It isn’t a death sentence if a COVID-19 patient suffers a cardiac arrest while getting treatment for the virus in the hospital, according to new research that contradicts reports from early on in the pandemic. The new insight from a researcher in the Perelman School of Medicine still shows that such events remain deadly, but can be survived at a rate likely near what it was among other hospital inpatients before the pandemic broke out. This analysis was presented during the American Heart Association’s annual scientific meeting this month.

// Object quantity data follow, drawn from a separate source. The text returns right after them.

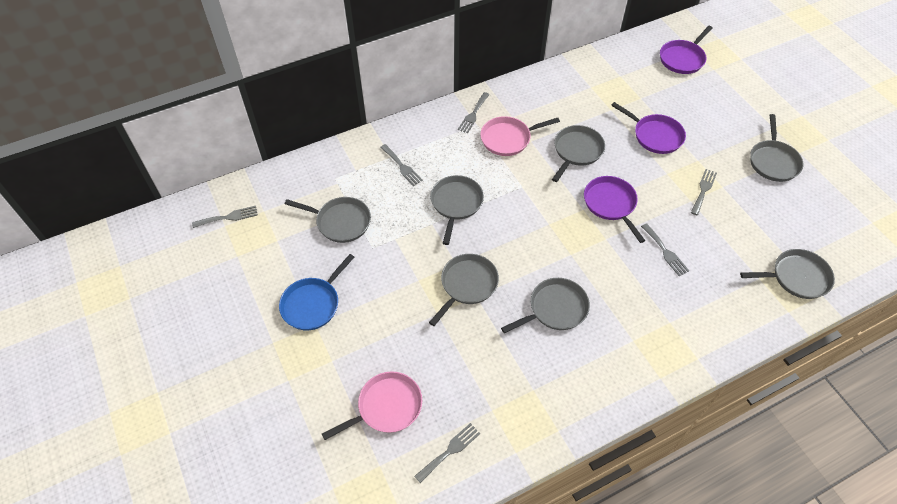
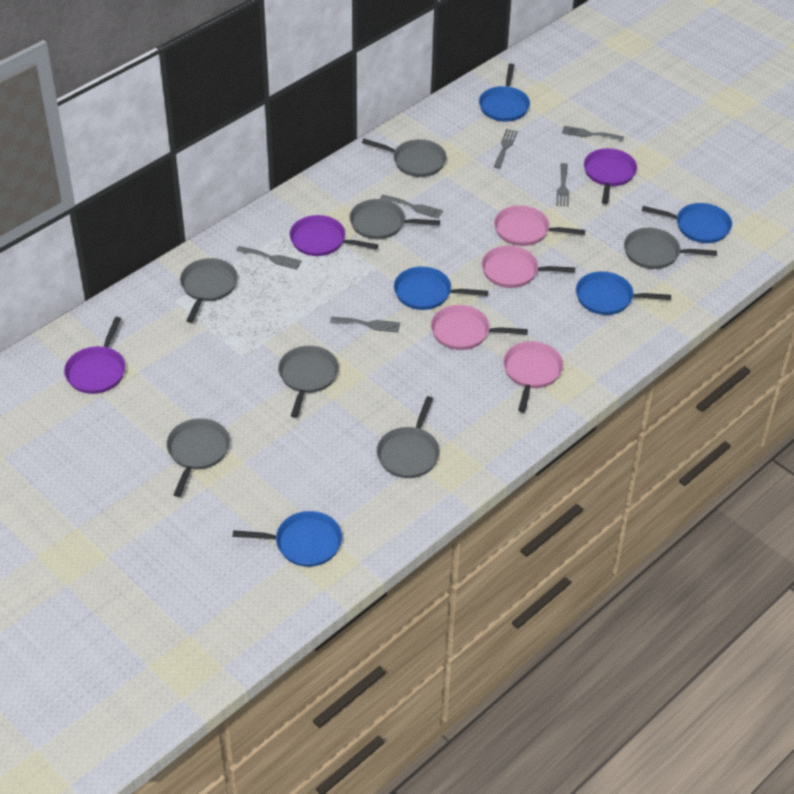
blue pan: [279,254,354,330] = 1 -> [233,511,342,567] [394,266,488,310] [479,64,530,122] [576,271,671,315] [642,203,732,243] = 5
pink pan: [322,372,422,440] [480,116,560,156] = 2 -> [431,305,528,350] [482,246,575,288] [494,205,585,246] [503,341,563,412] = 4

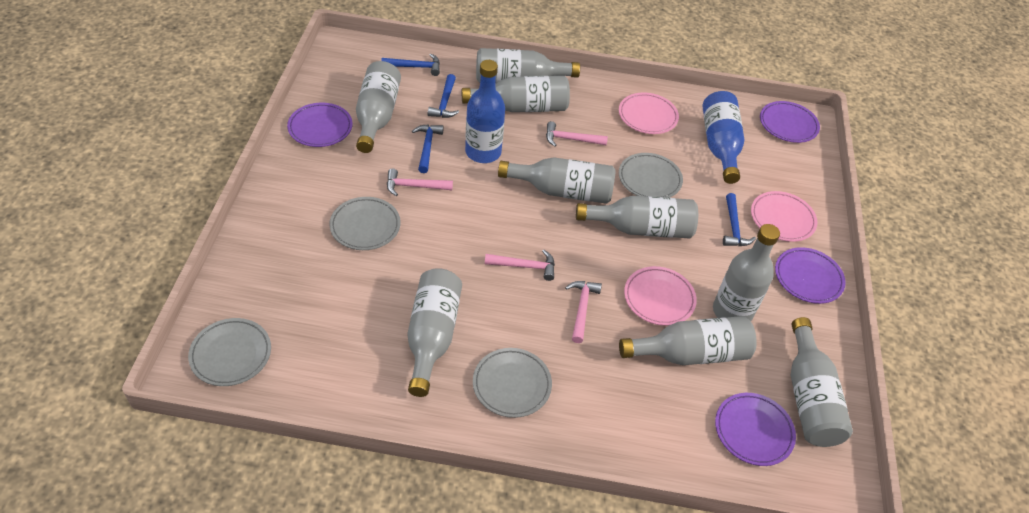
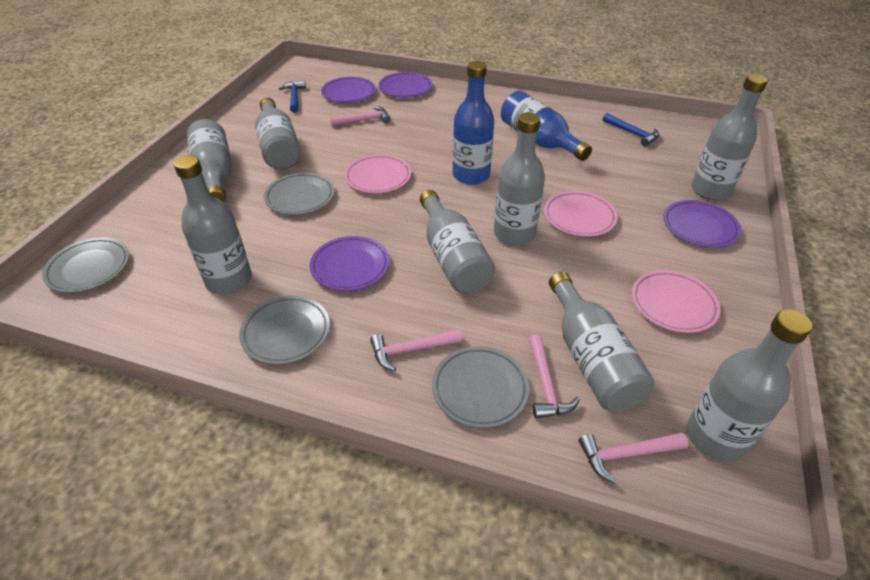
blue hammer: [381,54,440,76] [412,124,444,173] [428,74,459,118] [723,193,756,246] = 4 -> [279,80,306,113] [603,113,659,146] = 2
grey bottle: [356,61,401,153] [407,268,462,397] [462,76,570,112] [476,48,580,84] [498,157,616,204] [576,196,698,239] [619,316,757,365] [713,224,780,321] [790,317,853,447] = 9 -> [174,155,252,294] [187,119,232,203] [255,97,301,170] [420,190,495,293] [494,112,545,245] [549,272,654,412] [687,309,812,462] [691,74,768,200] = 8

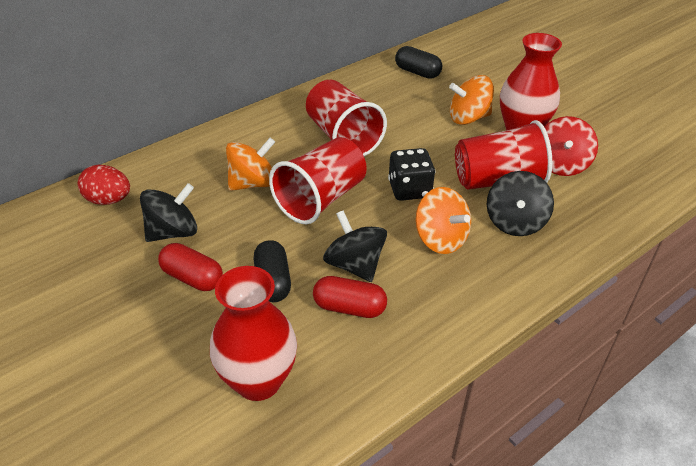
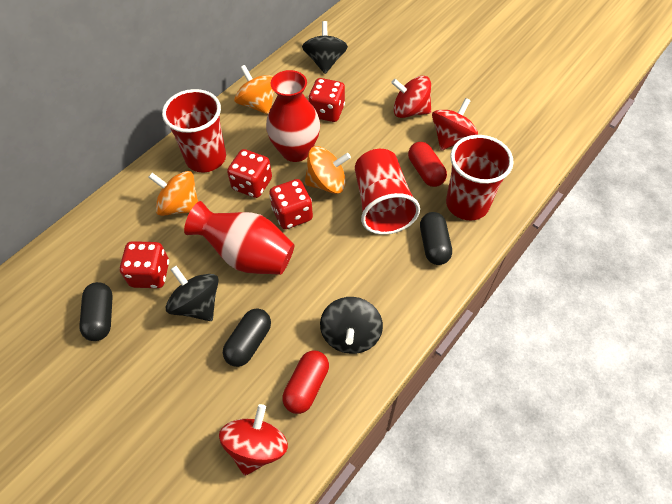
black capsule: [253,240,291,302] [395,46,442,79] = 2 -> [79,282,113,341] [223,308,271,367] [420,212,452,265] = 3
black dice: [388,148,435,201] = 1 -> none = 0
red dice: none = 0 -> [120,241,169,288] [227,149,272,198] [269,179,313,229] [308,78,345,122] = 4
red egg: [78,165,130,205] = 1 -> none = 0
red spinning top: [545,116,598,176] = 1 -> [219,404,288,476] [391,76,431,118] [432,98,478,151] = 3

“Early studies showed extremely low rates of COVID-19 patients who were resuscitated successfully and went on to survive after suffering from cardiac arrest. The first study from Wuhan demonstrated just a 2.9% 30-day survival rate, and a second small cohort from New York City showed absolutely no survival,” says Oscar Mitchell, a fellow in pulmonary and critical care medicine at the Hospital of the University of Pennsylvania and the Center for Resuscitation Science. “These results, of course, raised concerns that offering CPR to these patients wasn’t accomplishing anything and may have just been exposing hospital staff to the virus. But our results showed survival with a good neurological status is very possible if CPR is attempted.”
Examining data from between March and the end of May 2020 at 11 different hospitals across the U.S., Mitchell and his fellow researchers identified 260 patients with COVID-19 who suffered cardiac arrest—a complete loss of heart rhythm—while in the hospital for treatment. During that time, the data showed that 22% of those patients were able to be revived. After their cardiac arrests, 12% of patients survived the events for at least a month, a standard marker for mortality when researching adverse health events.
Overall, the rates of successful resuscitation were still about a third of what they were before COVID-19, and the 30-day survival numbers were half. However, those rates could have been skewed by the variation in outcomes by hospital.